**Task to complete:** Below are some records; copy each line in them that contains "download".

(Saved entries)

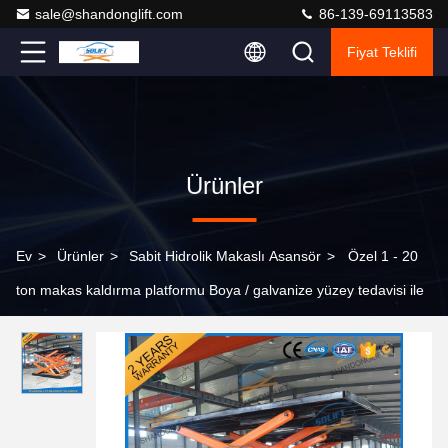
sale@shandonglift.com
86-139-69113583
Fiyat Teklifi
Ürünler
Ev
>
Ürünler
>
Sabit Hidrolik Makaslı Asansör
>
Özel 1 - 20
ton makas kaldırma platformu Boya / galvanize yüzey tedavisi ile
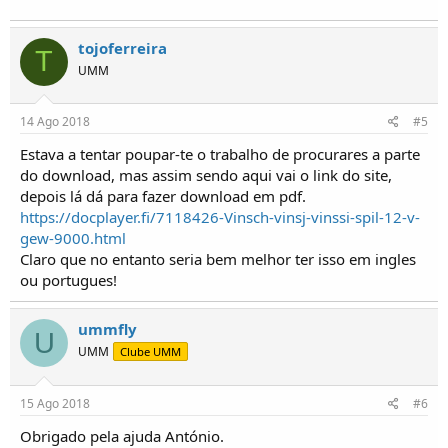
tojoferreira
T
UMM
14 Ago 2018
#5
Estava a tentar poupar-te o trabalho de procurares a parte
do download, mas assim sendo aqui vai o link do site,
depois lá dá para fazer download em pdf.
https://docplayer.fi/7118426-Vinsch-vinsj-vinssi-spil-12-v-
gew-9000.html
Claro que no entanto seria bem melhor ter isso em ingles
ou portugues!
ummfly
U
UMM
Clube UMM
15 Ago 2018
#6
Obrigado pela ajuda António.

**Answer section:**
do download, mas assim sendo aqui vai o link do site,
depois lá dá para fazer download em pdf.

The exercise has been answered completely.